[Tekst strony]
Reklama

Gdy religia staje się wrogiem futbolu – Francja na wojnie z nową tożsamością

Maciej Szełęga

Autor:Maciej Szełęga

14 kwietnia 2023, 14:00 • 9 min czytania 80 komentarzy

Daktyl i szklanka wody to największy wróg naszej federacji – ironizowali kibice PSG podczas spotkania z Lyonem. Spory kulturowe nie są we Francji niczym nowym. W ostatnim czasie, weszły jednak na zupełnie inny poziom.

Gdy religia staje się wrogiem futbolu – Francja na wojnie z nową tożsamością

Najbardziej różnorodna (kulturowo oraz etnicznie) reprezentacja Europy gubi się we własnych zasadach – w tle rozgrywają się dylematy związane z przepływem imigrantów, strajki i problemy na tle religijnym. Krajowy Związek Piłki Nożnej chce karać sędziów za pomoc muzułmańskim graczom, a trenerzy odsuwają zawodników ze względu na post.

[Dane wejściowe]

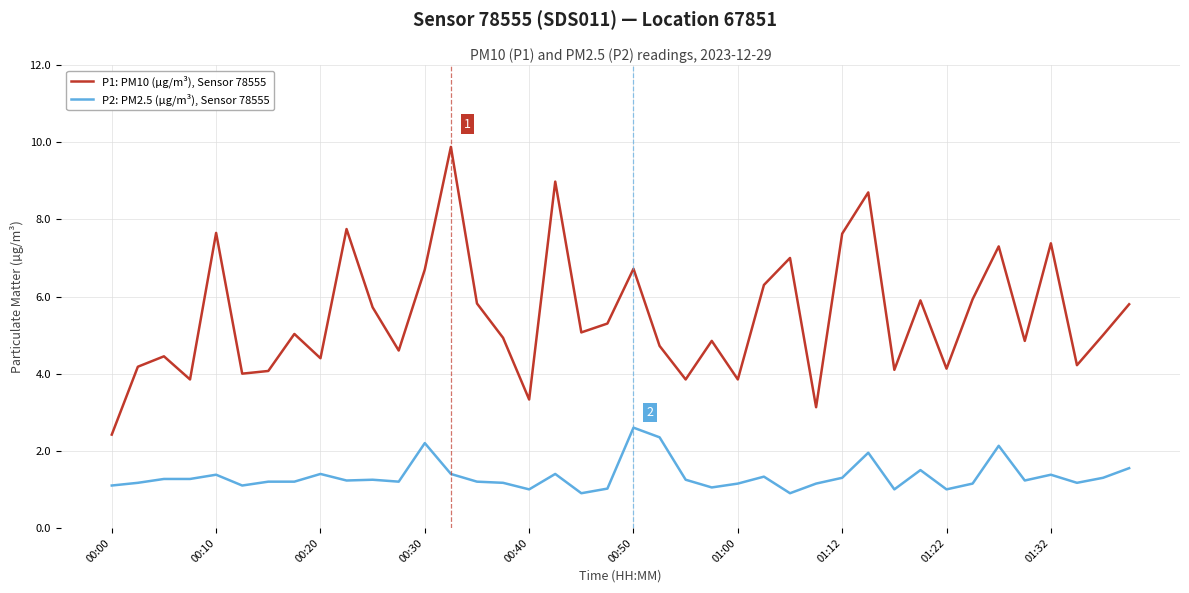

Which series has the largest total across all categories?

P1: PM10 (µg/m³), Sensor 78555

[Praca z tekstem]
- 1) Kogo według tekstu strony Krajowy Związek Piłki Nożnej chce karać za pomoc muzułmańskim graczom?
- 2) Z jakiego powodu według tekstu strony trenerzy odsuwają zawodników?
- 3) Powtórz dosłownie z tekstu strony wszystko od „Autor:Maciej Szełęga” w dół aż do „zawodników ze względu na post.”.
Wiersze nie pochodzą z tego samego źródła co tekst strony.

[Odpowiedzi po kolei]
- 1) Sędziów.

- 2) Powodem jest post. Trenerzy odsuwają zawodników właśnie ze względu na niego.

- 3)
Autor:Maciej Szełęga

14 kwietnia 2023, 14:00 • 9 min czytania 80 komentarzy

Daktyl i szklanka wody to największy wróg naszej federacji – ironizowali kibice PSG podczas spotkania z Lyonem. Spory kulturowe nie są we Francji niczym nowym. W ostatnim czasie, weszły jednak na zupełnie inny poziom.

Gdy religia staje się wrogiem futbolu – Francja na wojnie z nową tożsamością

Najbardziej różnorodna (kulturowo oraz etnicznie) reprezentacja Europy gubi się we własnych zasadach – w tle rozgrywają się dylematy związane z przepływem imigrantów, strajki i problemy na tle religijnym. Krajowy Związek Piłki Nożnej chce karać sędziów za pomoc muzułmańskim graczom, a trenerzy odsuwają zawodników ze względu na post.